To do:
Restate the whole listing below word for word and keep the images out.

Input data:

=-=-=

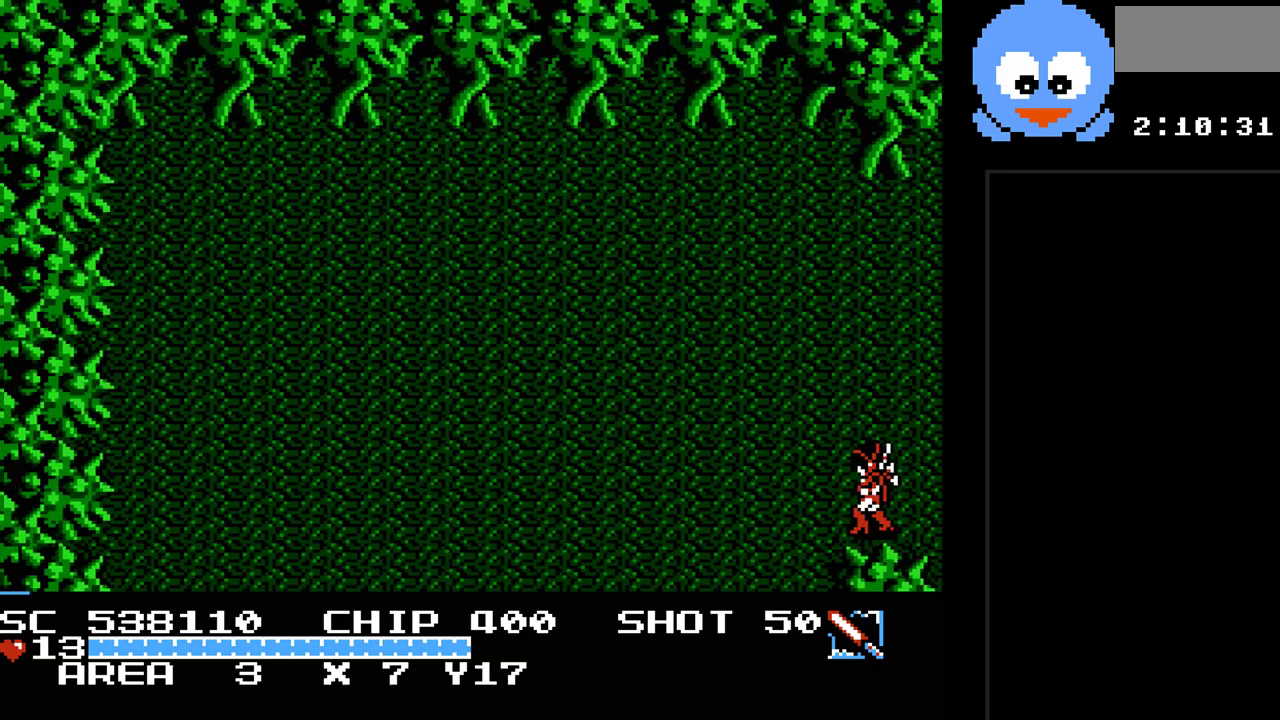
{"buttons": [], "events": [[167, "SELECT", "down"], [367, "SELECT", "up"]]}
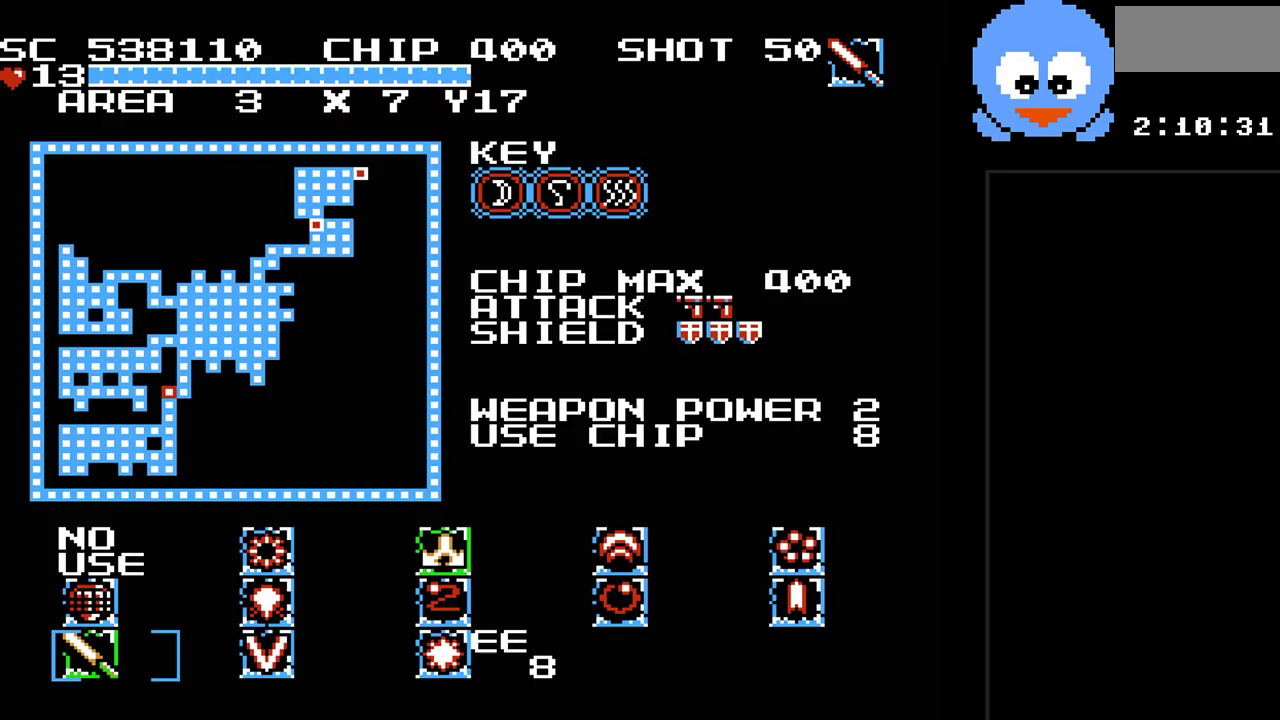
{"buttons": [], "events": [[117, "DPAD_RIGHT", "down"], [250, "DPAD_RIGHT", "up"], [350, "DPAD_RIGHT", "down"], [400, "DPAD_RIGHT", "up"]]}
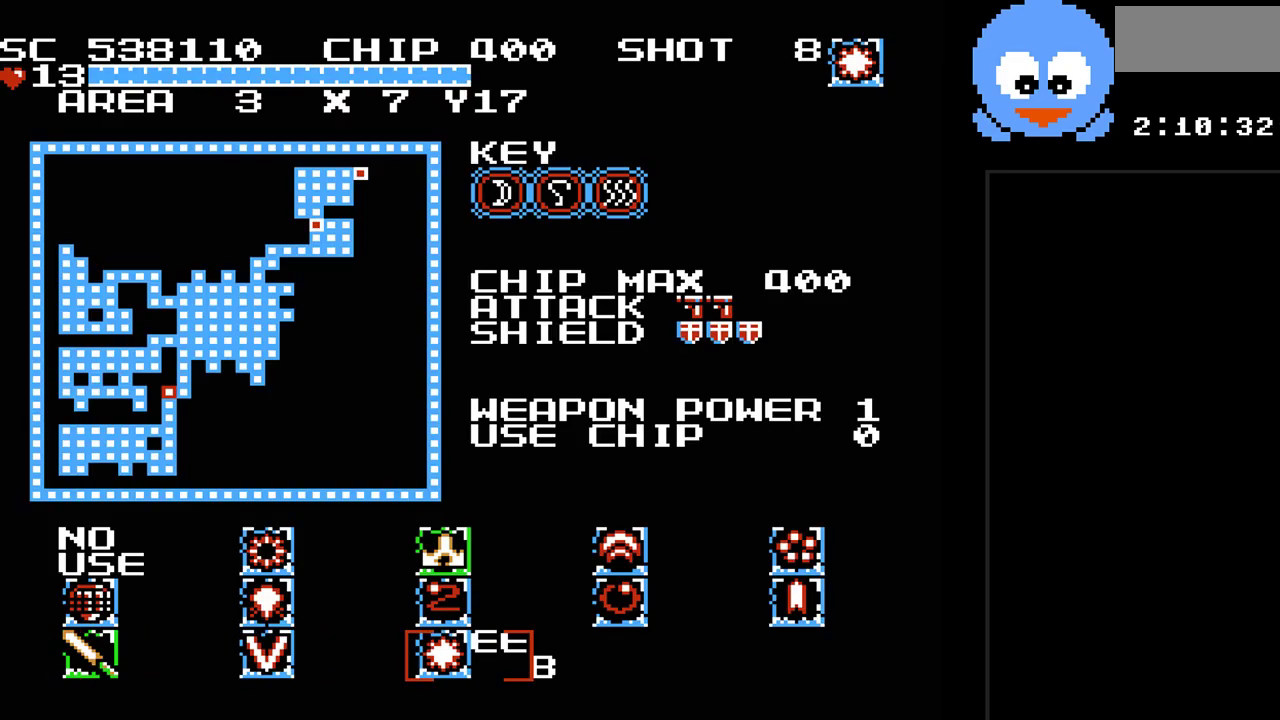
{"buttons": ["Y"], "events": [[100, "SELECT", "down"], [233, "SELECT", "up"], [483, "Y", "down"]]}
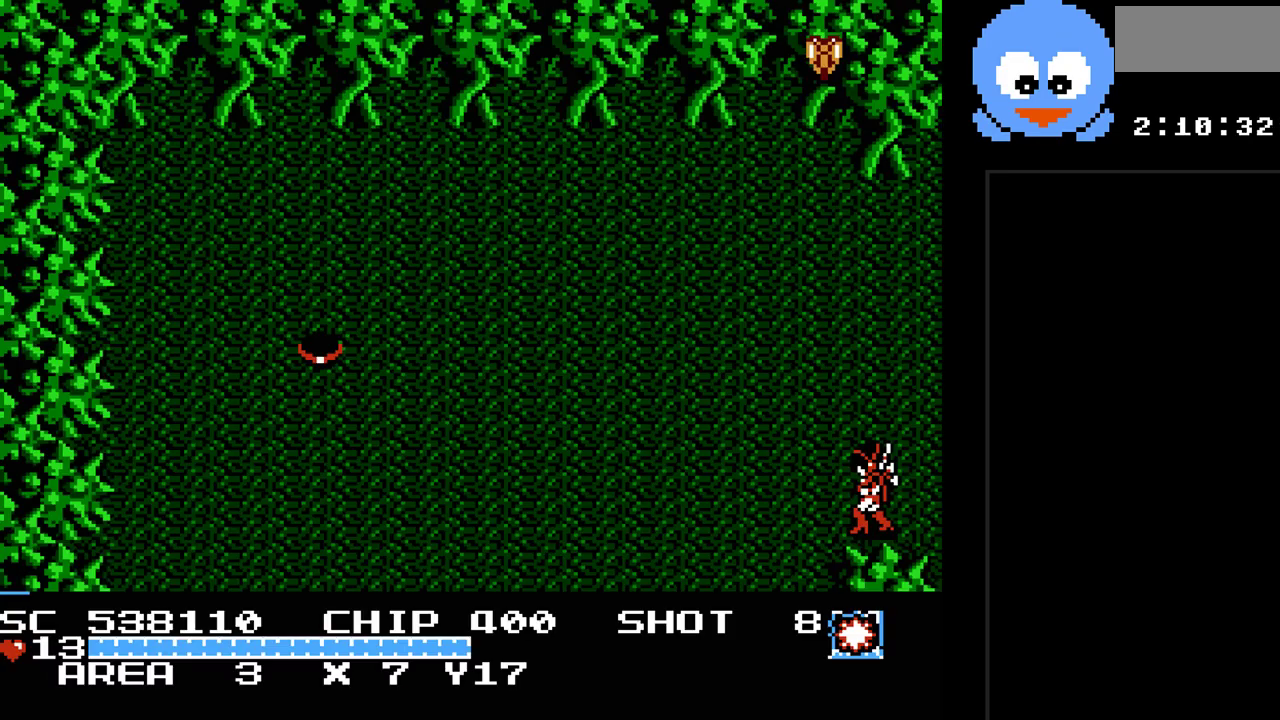
{"buttons": ["Y", "DPAD_LEFT"], "events": [[17, "DPAD_LEFT", "down"]]}
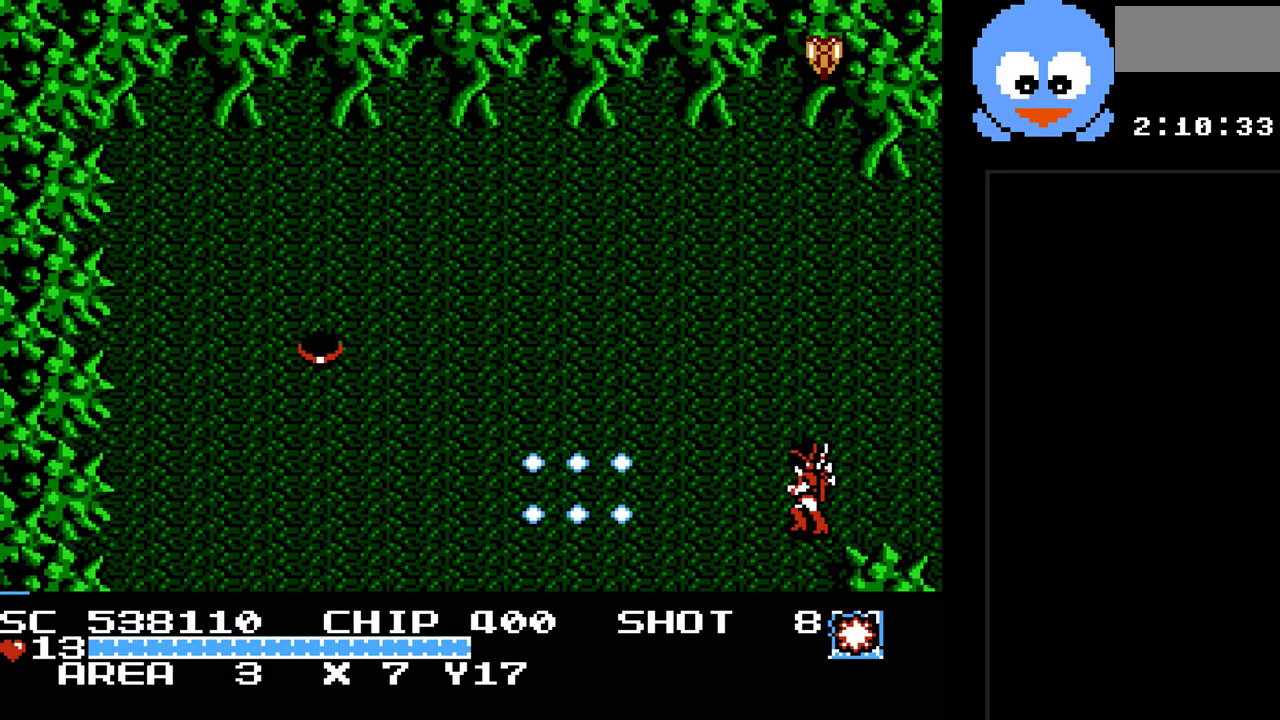
{"buttons": ["Y"], "events": [[150, "DPAD_LEFT", "up"]]}
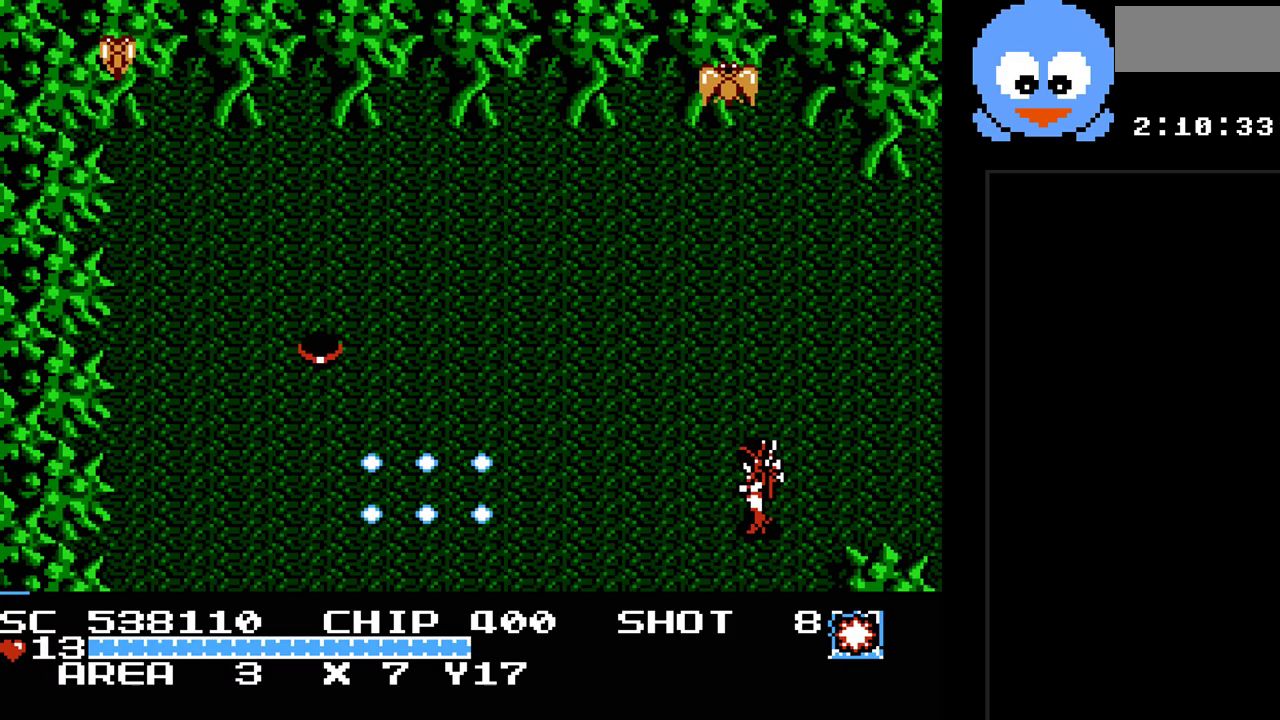
{"buttons": ["Y", "DPAD_UP"], "events": [[300, "DPAD_UP", "down"]]}
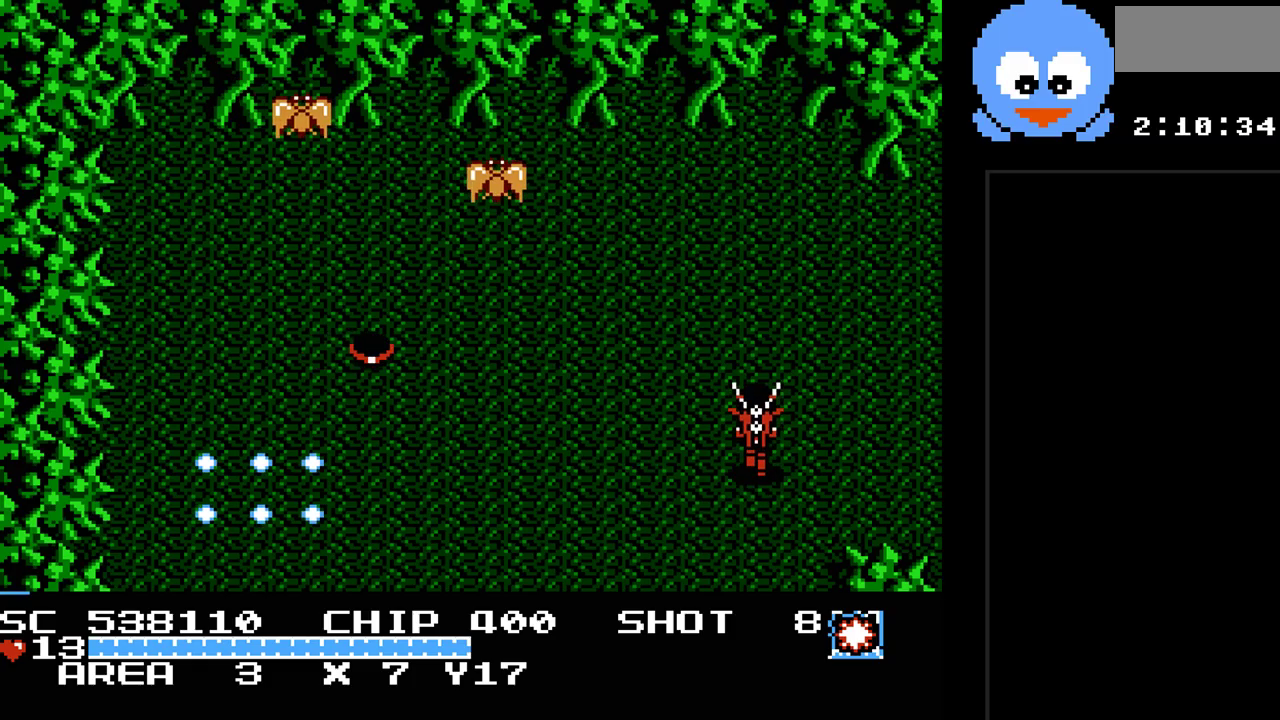
{"buttons": ["Y", "DPAD_UP", "DPAD_RIGHT"], "events": [[300, "DPAD_RIGHT", "down"], [333, "DPAD_UP", "up"], [500, "DPAD_UP", "down"]]}
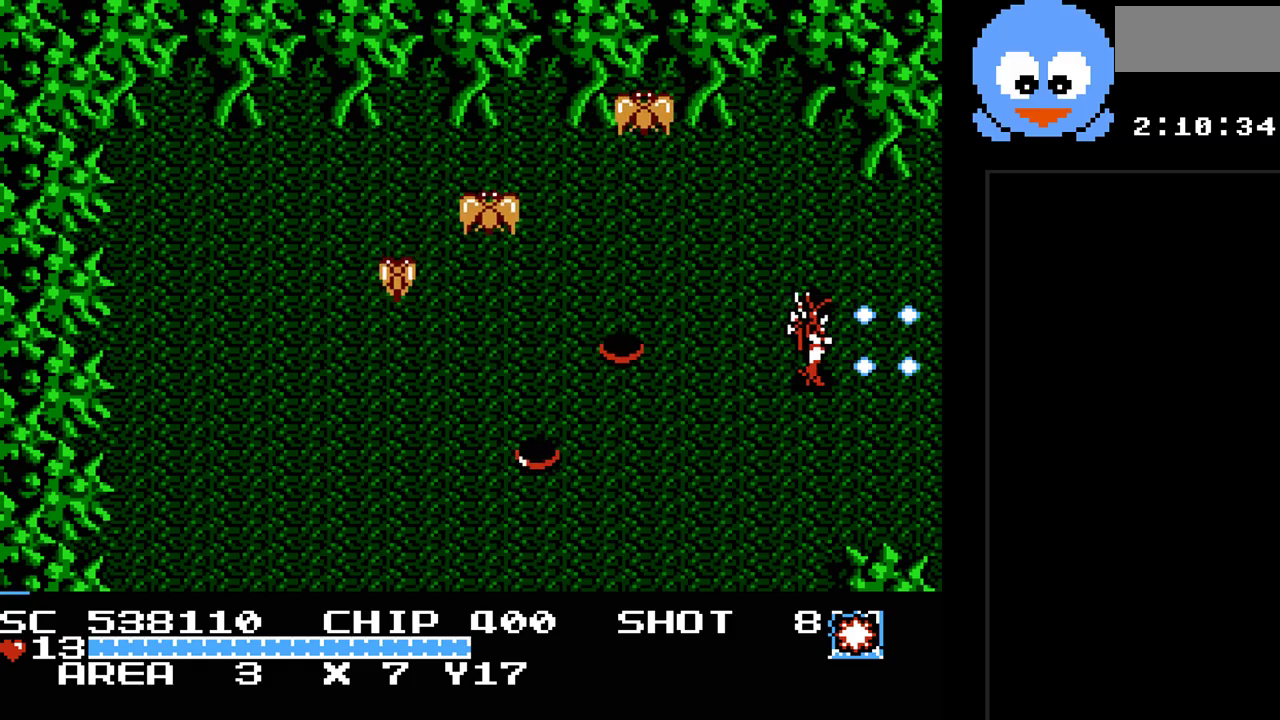
{"buttons": ["Y", "DPAD_UP"], "events": [[67, "DPAD_RIGHT", "up"]]}
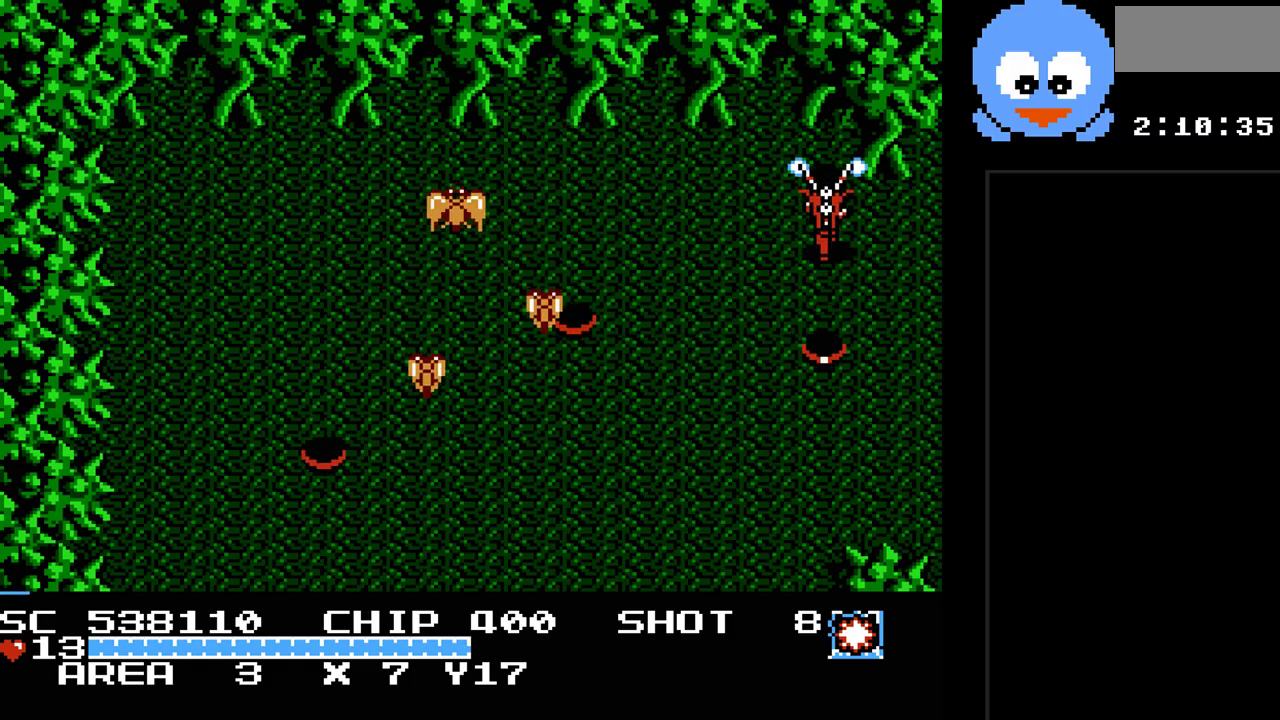
{"buttons": ["B", "Y"], "events": [[17, "DPAD_LEFT", "down"], [133, "DPAD_UP", "up"], [267, "DPAD_LEFT", "up"], [367, "B", "down"]]}
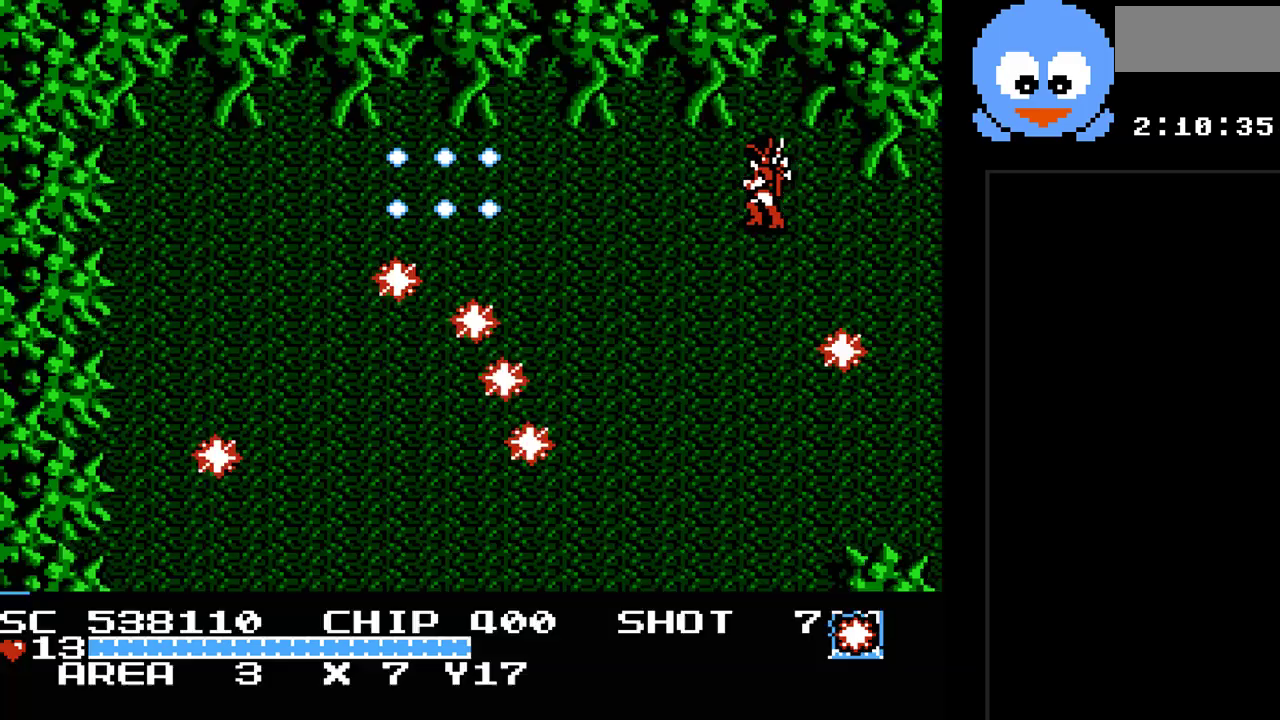
{"buttons": ["Y"], "events": [[17, "B", "up"]]}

=-=-=

Written solution:
{"buttons": [], "events": [[167, "SELECT", "down"], [367, "SELECT", "up"]]}
{"buttons": [], "events": [[117, "DPAD_RIGHT", "down"], [250, "DPAD_RIGHT", "up"], [350, "DPAD_RIGHT", "down"], [400, "DPAD_RIGHT", "up"]]}
{"buttons": ["Y"], "events": [[100, "SELECT", "down"], [233, "SELECT", "up"], [483, "Y", "down"]]}
{"buttons": ["Y", "DPAD_LEFT"], "events": [[17, "DPAD_LEFT", "down"]]}
{"buttons": ["Y"], "events": [[150, "DPAD_LEFT", "up"]]}
{"buttons": ["Y", "DPAD_UP"], "events": [[300, "DPAD_UP", "down"]]}
{"buttons": ["Y", "DPAD_UP", "DPAD_RIGHT"], "events": [[300, "DPAD_RIGHT", "down"], [333, "DPAD_UP", "up"], [500, "DPAD_UP", "down"]]}
{"buttons": ["Y", "DPAD_UP"], "events": [[67, "DPAD_RIGHT", "up"]]}
{"buttons": ["B", "Y"], "events": [[17, "DPAD_LEFT", "down"], [133, "DPAD_UP", "up"], [267, "DPAD_LEFT", "up"], [367, "B", "down"]]}
{"buttons": ["Y"], "events": [[17, "B", "up"]]}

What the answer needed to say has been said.